• **Selected excerpt**
##########
Prior to the quarter ended June 30, 2020, Series 36 had released all payments of its capital contributions to the Operating Partnerships.
Series 37
The Fund commenced offering BACs in Series 37 on October 29, 1999. Offers and sales of BACs in Series 37 were completed on January 28, 2000. The Fund has committed proceeds to pay initial and additional installments of capital contributions to 7 Operating Partnerships in the amount of $18,735,142. Series 37 has since sold its interest in all 7 of the Operating Partnerships.
Prior to the quarter Ended June 30, 2020, Series 37 had released all payments of its capital contributions to the Operating Partnerships.
Series 38
The Fund commenced offering BACs in Series 38 on February 1, 2000. Offers and sales of BACs in Series 38 were completed on July 31, 2000. The Fund has committed proceeds to pay initial and additional installments of capital contributions to 10 Operating Partnerships in the amount of $18,612,287. Series 38 has since sold its interest in all 10 of the Operating Partnerships. In addition, the Fund committed and used $420,296 of Series 38 net offering proceeds to acquire a membership interest in a limited liability company, which is the general partner of other operating limited partnerships, which own or are constructing, rehabilitating or operating apartment complexes.
Prior to the quarter ended June 30, 2020, Series 38 had released all payments of its capital contributions to the Operating Partnerships.
Series 39
The Fund commenced offering BACs in Series 39 on August 1, 2000. Offers and sales of BACs in Series 39 were completed on January 31, 2001. The Fund has committed proceeds to pay initial and additional installments of capital contributions to 9 Operating Partnerships in the amount of $17,115,492. Series 39 has since sold its interest in all 9 of the Operating Partnerships. In addition, the Fund committed and used $192,987 of Series 39 net offering proceeds to acquire a membership interest in a limited liability company, which is the general partner of other operating limited partnerships, which own or are constructing, rehabilitating or operating apartment complexes.
Prior to the quarter ended June 30, 2020, Series 39 had released all payments of its capital contributions to the Operating Partnerships.
Series 40
The Fund commenced offering BACs in Series 40 on February 1, 2001. Offers and sales of BACs in Series 40 were completed on July 31, 2001. The Fund has committed proceeds to pay initial and additional installments of capital contributions to 16 Operating Partnerships in the amount of $19,030,772. Series 40 has since sold its interest in all 16 of the Operating Partnerships. In addition, the Fund committed and used $578,755 of Series 40 net offering proceeds to acquire a membership interest in limited liability companies, which are the general partner of other operating limited partnerships, which own or are constructing, rehabilitating or operating apartment complexes.
Prior to the quarter ended June 30, 2020, Series 40 had released all payments of its capital contributions to the Operating Partnerships.
##########
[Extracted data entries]
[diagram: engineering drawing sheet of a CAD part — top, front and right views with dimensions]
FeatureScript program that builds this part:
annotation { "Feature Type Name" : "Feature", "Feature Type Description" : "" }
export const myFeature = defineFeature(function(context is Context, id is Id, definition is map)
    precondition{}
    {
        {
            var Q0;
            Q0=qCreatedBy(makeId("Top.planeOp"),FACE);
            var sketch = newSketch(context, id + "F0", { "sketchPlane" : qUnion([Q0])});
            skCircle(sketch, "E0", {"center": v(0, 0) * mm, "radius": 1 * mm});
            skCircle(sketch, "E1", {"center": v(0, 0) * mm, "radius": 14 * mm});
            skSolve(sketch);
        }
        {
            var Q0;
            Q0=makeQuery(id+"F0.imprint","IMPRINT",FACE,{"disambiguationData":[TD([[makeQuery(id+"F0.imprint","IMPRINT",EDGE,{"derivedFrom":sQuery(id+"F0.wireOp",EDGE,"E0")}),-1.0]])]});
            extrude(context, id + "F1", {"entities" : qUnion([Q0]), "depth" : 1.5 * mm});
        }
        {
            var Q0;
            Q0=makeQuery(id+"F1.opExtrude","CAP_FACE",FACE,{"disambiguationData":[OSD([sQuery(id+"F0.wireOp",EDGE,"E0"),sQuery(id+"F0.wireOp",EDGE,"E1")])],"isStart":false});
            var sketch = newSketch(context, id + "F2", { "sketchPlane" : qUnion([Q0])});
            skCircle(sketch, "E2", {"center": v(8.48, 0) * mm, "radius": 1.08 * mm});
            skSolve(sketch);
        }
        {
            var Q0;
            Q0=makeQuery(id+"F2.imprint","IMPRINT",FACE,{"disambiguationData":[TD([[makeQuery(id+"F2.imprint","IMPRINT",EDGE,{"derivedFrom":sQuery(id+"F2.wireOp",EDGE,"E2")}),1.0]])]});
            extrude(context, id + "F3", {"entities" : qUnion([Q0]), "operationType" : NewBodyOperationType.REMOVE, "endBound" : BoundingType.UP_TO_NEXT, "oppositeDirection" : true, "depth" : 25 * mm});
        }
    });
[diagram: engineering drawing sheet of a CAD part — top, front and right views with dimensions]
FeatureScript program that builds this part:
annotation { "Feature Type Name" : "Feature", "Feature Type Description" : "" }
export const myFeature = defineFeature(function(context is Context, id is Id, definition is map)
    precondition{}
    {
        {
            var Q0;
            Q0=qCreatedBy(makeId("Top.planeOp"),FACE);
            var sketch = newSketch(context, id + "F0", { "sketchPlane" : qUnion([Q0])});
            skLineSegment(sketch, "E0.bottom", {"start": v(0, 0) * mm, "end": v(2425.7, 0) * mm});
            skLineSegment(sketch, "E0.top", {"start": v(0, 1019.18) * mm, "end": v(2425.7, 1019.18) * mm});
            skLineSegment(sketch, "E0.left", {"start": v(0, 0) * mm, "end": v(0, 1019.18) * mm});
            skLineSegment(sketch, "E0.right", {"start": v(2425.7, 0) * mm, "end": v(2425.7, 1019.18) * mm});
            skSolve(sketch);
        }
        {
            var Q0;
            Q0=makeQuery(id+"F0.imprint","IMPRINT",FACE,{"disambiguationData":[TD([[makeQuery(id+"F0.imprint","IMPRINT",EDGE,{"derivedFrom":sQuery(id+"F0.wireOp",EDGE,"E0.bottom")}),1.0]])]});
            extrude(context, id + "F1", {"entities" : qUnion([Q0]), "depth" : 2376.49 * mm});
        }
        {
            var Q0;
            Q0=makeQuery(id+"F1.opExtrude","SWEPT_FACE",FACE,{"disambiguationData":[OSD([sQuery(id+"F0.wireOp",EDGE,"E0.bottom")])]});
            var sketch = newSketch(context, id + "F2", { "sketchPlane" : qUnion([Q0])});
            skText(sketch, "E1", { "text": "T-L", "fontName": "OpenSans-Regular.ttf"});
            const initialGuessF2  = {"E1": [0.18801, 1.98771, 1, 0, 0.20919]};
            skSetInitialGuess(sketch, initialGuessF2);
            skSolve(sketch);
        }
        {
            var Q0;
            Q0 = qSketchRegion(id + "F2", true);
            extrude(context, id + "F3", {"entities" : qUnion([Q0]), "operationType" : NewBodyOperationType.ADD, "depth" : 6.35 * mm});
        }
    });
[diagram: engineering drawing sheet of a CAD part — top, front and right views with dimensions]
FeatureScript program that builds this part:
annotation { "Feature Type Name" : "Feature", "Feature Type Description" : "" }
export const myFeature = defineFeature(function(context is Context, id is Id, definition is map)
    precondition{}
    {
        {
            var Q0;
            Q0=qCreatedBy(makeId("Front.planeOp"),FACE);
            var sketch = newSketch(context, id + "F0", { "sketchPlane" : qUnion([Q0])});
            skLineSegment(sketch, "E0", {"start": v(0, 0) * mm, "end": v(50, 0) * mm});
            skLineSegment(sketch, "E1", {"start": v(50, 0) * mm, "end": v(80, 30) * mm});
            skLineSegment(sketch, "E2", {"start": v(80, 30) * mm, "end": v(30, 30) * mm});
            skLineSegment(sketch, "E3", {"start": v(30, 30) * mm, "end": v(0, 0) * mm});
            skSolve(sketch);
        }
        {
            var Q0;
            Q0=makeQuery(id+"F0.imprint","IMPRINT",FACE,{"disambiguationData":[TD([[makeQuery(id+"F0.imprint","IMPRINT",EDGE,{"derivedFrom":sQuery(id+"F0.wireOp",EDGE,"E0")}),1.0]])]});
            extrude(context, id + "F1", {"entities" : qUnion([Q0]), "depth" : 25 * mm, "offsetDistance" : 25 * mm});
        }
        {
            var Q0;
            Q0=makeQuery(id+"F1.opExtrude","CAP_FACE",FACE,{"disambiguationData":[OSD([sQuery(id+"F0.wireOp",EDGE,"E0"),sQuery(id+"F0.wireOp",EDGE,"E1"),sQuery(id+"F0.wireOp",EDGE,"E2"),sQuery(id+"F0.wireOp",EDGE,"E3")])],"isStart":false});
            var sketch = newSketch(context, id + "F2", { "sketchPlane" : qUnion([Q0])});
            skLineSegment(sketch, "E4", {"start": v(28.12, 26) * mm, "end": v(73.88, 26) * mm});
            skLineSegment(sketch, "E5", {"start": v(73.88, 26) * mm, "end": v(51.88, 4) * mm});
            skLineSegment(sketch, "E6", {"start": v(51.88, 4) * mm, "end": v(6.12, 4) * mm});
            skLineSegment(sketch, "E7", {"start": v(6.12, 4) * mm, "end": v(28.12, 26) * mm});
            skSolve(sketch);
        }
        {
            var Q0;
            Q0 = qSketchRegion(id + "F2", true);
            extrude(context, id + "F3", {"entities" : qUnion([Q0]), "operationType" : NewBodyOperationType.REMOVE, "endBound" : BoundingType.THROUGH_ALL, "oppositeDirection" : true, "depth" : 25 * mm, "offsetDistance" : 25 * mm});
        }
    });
##########
• **Instruction 1**
Answer these questions from the excerpt on the fund's series:
(a) On what date did the Fund begin offering BACs in Series 37?
(b) To how many Operating Partnerships did the Fund commit capital contributions for Series 39?
(c) What amount of capital contributions did the Fund commit to the Operating Partnerships for Series 40?
• **Instruction 2**
From the excerpt on the fund's series, list each amount of net offering proceeds the Fund committed and used to acquire a membership interest, with the series it belongs to.
Answer from the text alone.

• **Full solution 1**
(a) October 29, 1999
(b) 9
(c) $19,030,772

• **Full solution 2**
Series 38: $420,296
Series 39: $192,987
Series 40: $578,755